I migranti, ossia coloro che arrivano dalle aree periferiche del mondo, diventano il perfetto capro espiatorio su cui catalizzare i problemi economici, ambientali, politici e sociali che l’Occidente non è più in grado di gestire, perché incapace di cambiare un paradigma che, da tutti i punti di vista, si è mostrato alla fine dei giochi fallimentare.
E’ chiaro che l’enfasi sulla sicurezza non fa altro che alimentare la paura dei comuni cittadini, aumentando quel divario fra “noi” e “voi”, divario che porta ad azioni di disprezzo, odio e razzismo. Ed è proprio questa separazione che ha profondamente eroso la cultura dell’accoglienza, fino addirittura a criminalizzarla, prima a suon di tweet, poi attraverso i vari decreti sicurezza Uno e Bis. Infatti, il legame fra immigrazione e sicurezza, che risiede più nell’immaginario che nella realtà dei fatti, produce risultati straordinari a chi specula sulle paure.

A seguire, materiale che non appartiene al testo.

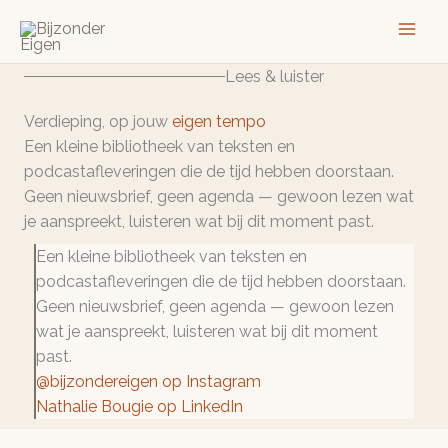
Ga
naar
de
Lees & luister
inhoud
Verdieping, op jouw
eigen tempo
Een kleine bibliotheek van teksten en
podcastafleveringen die de tijd hebben doorstaan.
Geen nieuwsbrief, geen agenda — gewoon lezen wat
je aanspreekt, luisteren wat bij dit moment past.
Een kleine bibliotheek van teksten en
podcastafleveringen die de tijd hebben doorstaan.
Geen nieuwsbrief, geen agenda — gewoon lezen
wat je aanspreekt, luisteren wat bij dit moment
past.
@bijzondereigen op Instagram
Nathalie Bougie op LinkedIn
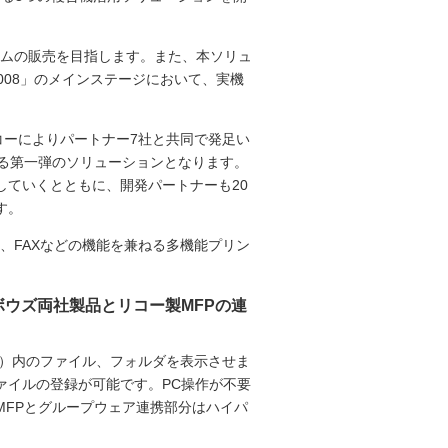
テムの販売を目指します。また、本ソリュ
008」のメインステージにおいて、実機
コーによりパートナー7社と共同で発足い
よる第一弾のソリューションとなります。
していくとともに、開発パートナーも20
す。
ナ、コピー、FAXなどの機能を兼ねる多機能プリン
ボウズ両社製品とリコー製MFPの連
2）内のファイル、フォルダを表示させま
ァイルの登録が可能です。PC操作が不要
MFPとグループウェア連携部分はハイパ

Dal canto nostro siamo convinti che serva un nuovo racconto sulle migrazioni, scritto con rigore e serietà e, possibilmente, da mani che hanno saputo tendersi verso l’altro in segno di accoglienza e rispetto. La campagna è stata lanciata il 13 giugno scorso a Roma in una Piazza di Spagna occupata da manifestanti che hanno indossato una coperta termica in segno di solidarietà con quanti vengono tratti in salvo nel Mediterraneo.
Nella sua articolazione territoriale, #IoAccolgo sostiene la promozione di comitati aperti alle organizzazioni promotrici e ai cittadini per diffondere le ragioni di fondo e le buone prassi che in tutto il Paese ogni giorno raccontano fatti di solidarietà e accoglienza. E’ certamente un’occasione per dibattere, incontrare e discutere nelle piazze, come nelle scuole e nei luoghi dell’impegno civile, di immigrazione fuori dal clamore dei comizi di parte; la modalità attraverso la quale le organizzazioni promotrici provano a “ridurre il danno” prodotto dall’impatto del decreto Sicurezza che, contrariamente al suo principio ispiratore, aumenta l’insicurezza di tutti.

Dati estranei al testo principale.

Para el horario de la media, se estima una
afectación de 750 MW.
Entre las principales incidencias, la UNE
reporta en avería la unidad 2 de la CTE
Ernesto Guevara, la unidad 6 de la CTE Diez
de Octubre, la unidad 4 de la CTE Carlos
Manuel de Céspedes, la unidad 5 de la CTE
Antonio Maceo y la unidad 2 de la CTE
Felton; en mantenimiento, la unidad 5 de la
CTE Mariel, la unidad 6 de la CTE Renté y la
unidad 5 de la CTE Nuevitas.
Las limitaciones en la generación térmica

In altre parole, questa è la Campagna di coloro che scelgono di accogliere piuttosto che respingere, avendo in mente tre obiettivi: dare visibilità a tutti quei cittadini solidali che nel mare magnum della paura incitata spariscono senza avere la possibilità di manifestare che un’altra via è possibile; promuovere il protagonismo dei migranti, invitandoli a prendere parola e a partecipare, raccontando in prima persona cosa avviene in Libia e nei viaggi della speranza e, prima ancora nei loro paesi d’origine; e infine l’obiettivo più difficile da raggiungere: provare a sensibilizzare i cosiddetti moderati disimpegnati, quelli che non condividono esplicitamente le politiche anti-migranti, ma che non si mettono in gioco per contrapporre una visione diversa, scivolando nell’indifferenza.

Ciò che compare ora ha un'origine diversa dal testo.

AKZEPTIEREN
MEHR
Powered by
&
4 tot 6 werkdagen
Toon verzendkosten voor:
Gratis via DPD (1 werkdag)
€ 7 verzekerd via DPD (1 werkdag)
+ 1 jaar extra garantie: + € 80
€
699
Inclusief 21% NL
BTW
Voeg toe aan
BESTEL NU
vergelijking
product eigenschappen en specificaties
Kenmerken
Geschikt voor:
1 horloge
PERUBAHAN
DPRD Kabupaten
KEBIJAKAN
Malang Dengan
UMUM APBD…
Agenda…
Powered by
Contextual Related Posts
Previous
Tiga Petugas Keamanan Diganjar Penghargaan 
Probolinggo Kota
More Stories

In Odio gli indifferenti Gramsci diceva “ciò che avviene, non avviene tanto perché alcuni vogliono che avvenga, quanto perché la massa degli uomini abdica alla sua volontà, lascia fare,…”. Ed è proprio contro questo pericoloso laissez-faire che Papa Francesco ci stimola ad essere protagonisti del nostro destino, lottando contro la “globalizzazione dell’indifferenza”.
Chi ha promosso la Campagna Io accolgo pensa che l’indifferenza non debba vincere sulla possibilità di un cambiamento che si gioca sulla pelle delle persone. Altresì siamo convinti che non è, come qualcuno la dipinge, così nera la notte. Il Paese ha risorse civili e di civile resistenza, oltre che un antico sedimento di umanità e solidarietà, che nessuna strategia politica potrà cancellare.